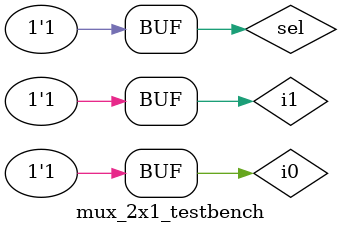
<source format=sv>
module mux_2x1(out, i0, i1, sel);
	output logic out;
	input logic i0, i1, sel;
	
	assign out = (i1 & sel) | (i0 & ~sel);
endmodule

module mux_2x1_testbench();
	logic i0, i1, sel;
	logic out;
	
	mux_2x1 dut (.out, .i0, .i1, .sel);
	
	initial begin
		sel=0; i0=0; i1=0; #10;
		sel=0; i0=0; i1=1; #10;
		sel=0; i0=1; i1=0; #10;
		sel=0; i0=1; i1=1; #10;
		sel=1; i0=0; i1=0; #10;
		sel=1; i0=0; i1=1; #10;
		sel=1; i0=1; i1=0; #10;
		sel=1; i0=1; i1=1; #10;
	end
endmodule


</source>
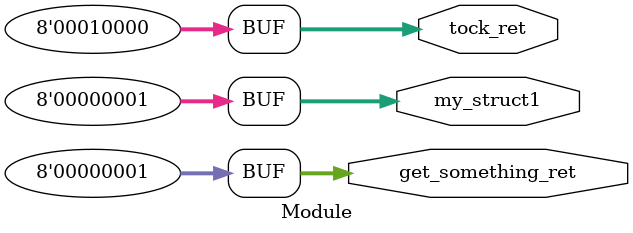
<source format=sv>
`include "metron/metron_tools.sv"


typedef struct packed {
  logic[7:0] a;
} MyStruct1;

module Module
(
  // output signals
  output MyStruct1 my_struct1,
  output logic[7:0] tock_ret,
  // get_something() ports
  output MyStruct1 get_something_ret
);
/*public:*/


  always_comb begin : get_something
    get_something_ret = my_struct1;
  end

  always_comb begin : tock
    my_struct1.a = 1;

    // FIXME does not work in yosys
    //return extract_field(my_struct1);
    tock_ret = 16;
  end

/*private:*/

  function logic[7:0] extract_field(MyStruct1 m);
    extract_field = m.a;
  endfunction

endmodule

</source>
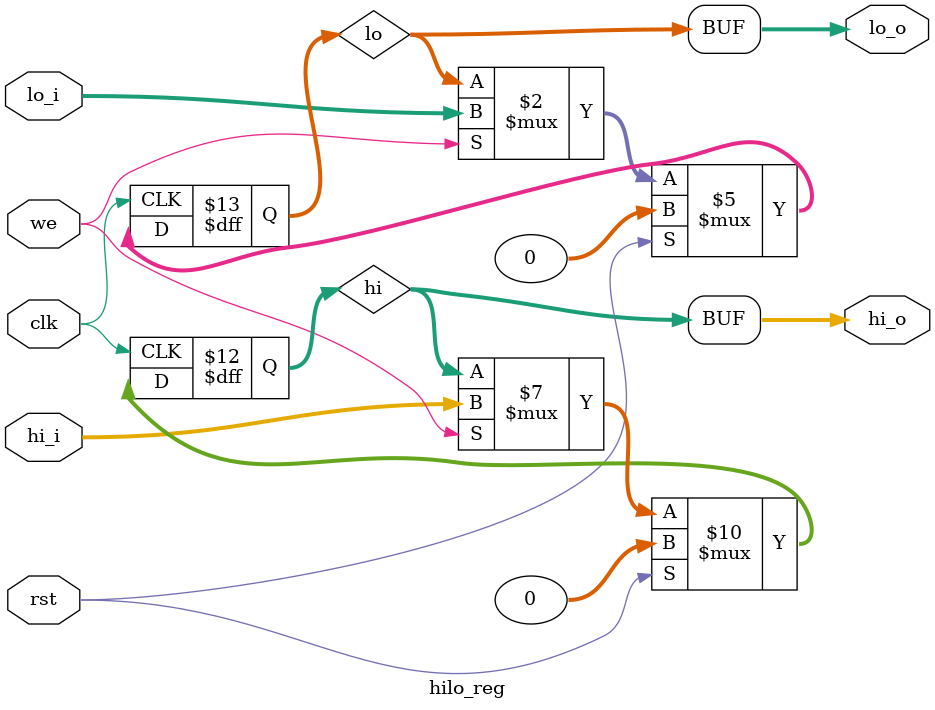
<source format=v>
`timescale 1ns / 1ps


module hilo_reg(
	input  wire clk,rst,we,
	input  wire [31:0] hi_i,lo_i,
	output wire [31:0] hi_o,lo_o
    );
	
	reg [31:0] hi, lo;
	always @(negedge clk) begin
		if(rst) begin
			hi <= 0;
			lo <= 0;
		end else if (we) begin
			hi <= hi_i;
			lo <= lo_i;
		end
	end

	assign hi_o = hi;
	assign lo_o = lo;
endmodule

</source>
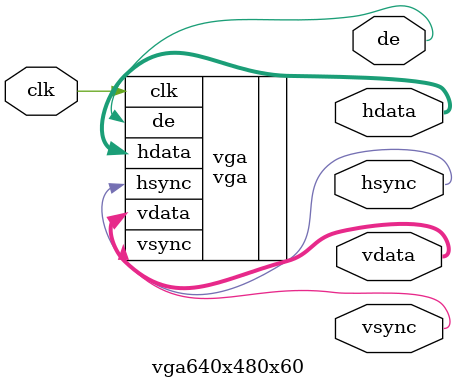
<source format=v>
`timescale 1ns / 100ps
module vga640x480x60
(
	input wire clk,
	output wire hsync,
	output wire vsync,
	output wire [11:0] hdata,
	output wire [11:0] vdata,
	output wire de
);
	 
	// Instantiate
	vga #(12, 640, 648, 744, 800, 480, 482, 484, 525, 0, 0) vga (
		.clk(clk), 
		.hdata(hdata),
		.vdata(vdata),
		.hsync(hsync),
		.vsync(vsync),
		.de(de)
	);

endmodule

</source>
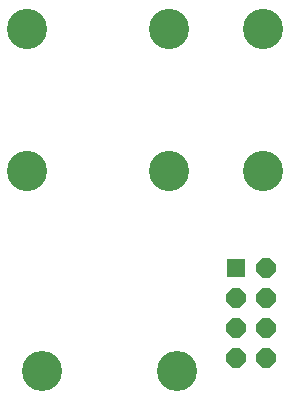
<source format=gbr>
G04 EAGLE Gerber RS-274X export*
G75*
%MOMM*%
%FSLAX34Y34*%
%LPD*%
%INSoldermask Bottom*%
%IPPOS*%
%AMOC8*
5,1,8,0,0,1.08239X$1,22.5*%
G01*
%ADD10C,3.401600*%
%ADD11R,1.625600X1.625600*%
%ADD12P,1.759533X8X292.500000*%
%ADD13C,3.403600*%


D10*
X157150Y50500D03*
X42850Y50500D03*
D11*
X207300Y138100D03*
D12*
X232700Y138100D03*
X207300Y112700D03*
X232700Y112700D03*
X207300Y87300D03*
X232700Y87300D03*
X207300Y61900D03*
X232700Y61900D03*
D13*
X30000Y340000D03*
X150000Y340000D03*
X30000Y220000D03*
X150000Y220000D03*
X230000Y340000D03*
X230000Y220000D03*
M02*

</source>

What the task asks:
Set down every entry exactly as it appears, but skip the pictures.

Output of the exercise:
<source format=sv>
module mux_2x1(out, i0, i1, sel);
	output logic out;
	input logic i0, i1, sel;
	
	assign out = (i1 & sel) | (i0 & ~sel);
endmodule

module mux_2x1_testbench();
	logic i0, i1, sel;
	logic out;
	
	mux_2x1 dut (.out, .i0, .i1, .sel);
	
	initial begin
		sel=0; i0=0; i1=0; #10;
		sel=0; i0=0; i1=1; #10;
		sel=0; i0=1; i1=0; #10;
		sel=0; i0=1; i1=1; #10;
		sel=1; i0=0; i1=0; #10;
		sel=1; i0=0; i1=1; #10;
		sel=1; i0=1; i1=0; #10;
		sel=1; i0=1; i1=1; #10;
	end
endmodule


</source>
<source format=sv>
`include "metron/metron_tools.sv"


typedef struct packed {
  logic[7:0] a;
} MyStruct1;

module Module
(
  // output signals
  output MyStruct1 my_struct1,
  output logic[7:0] tock_ret,
  // get_something() ports
  output MyStruct1 get_something_ret
);
/*public:*/


  always_comb begin : get_something
    get_something_ret = my_struct1;
  end

  always_comb begin : tock
    my_struct1.a = 1;

    // FIXME does not work in yosys
    //return extract_field(my_struct1);
    tock_ret = 16;
  end

/*private:*/

  function logic[7:0] extract_field(MyStruct1 m);
    extract_field = m.a;
  endfunction

endmodule

</source>
<source format=v>
`timescale 1ns / 1ps


module hilo_reg(
	input  wire clk,rst,we,
	input  wire [31:0] hi_i,lo_i,
	output wire [31:0] hi_o,lo_o
    );
	
	reg [31:0] hi, lo;
	always @(negedge clk) begin
		if(rst) begin
			hi <= 0;
			lo <= 0;
		end else if (we) begin
			hi <= hi_i;
			lo <= lo_i;
		end
	end

	assign hi_o = hi;
	assign lo_o = lo;
endmodule

</source>
<source format=v>
`timescale 1ns / 100ps
module vga640x480x60
(
	input wire clk,
	output wire hsync,
	output wire vsync,
	output wire [11:0] hdata,
	output wire [11:0] vdata,
	output wire de
);
	 
	// Instantiate
	vga #(12, 640, 648, 744, 800, 480, 482, 484, 525, 0, 0) vga (
		.clk(clk), 
		.hdata(hdata),
		.vdata(vdata),
		.hsync(hsync),
		.vsync(vsync),
		.de(de)
	);

endmodule

</source>
<source format=gbr>
G04 EAGLE Gerber RS-274X export*
G75*
%MOMM*%
%FSLAX34Y34*%
%LPD*%
%INSoldermask Bottom*%
%IPPOS*%
%AMOC8*
5,1,8,0,0,1.08239X$1,22.5*%
G01*
%ADD10C,3.401600*%
%ADD11R,1.625600X1.625600*%
%ADD12P,1.759533X8X292.500000*%
%ADD13C,3.403600*%


D10*
X157150Y50500D03*
X42850Y50500D03*
D11*
X207300Y138100D03*
D12*
X232700Y138100D03*
X207300Y112700D03*
X232700Y112700D03*
X207300Y87300D03*
X232700Y87300D03*
X207300Y61900D03*
X232700Y61900D03*
D13*
X30000Y340000D03*
X150000Y340000D03*
X30000Y220000D03*
X150000Y220000D03*
X230000Y340000D03*
X230000Y220000D03*
M02*

</source>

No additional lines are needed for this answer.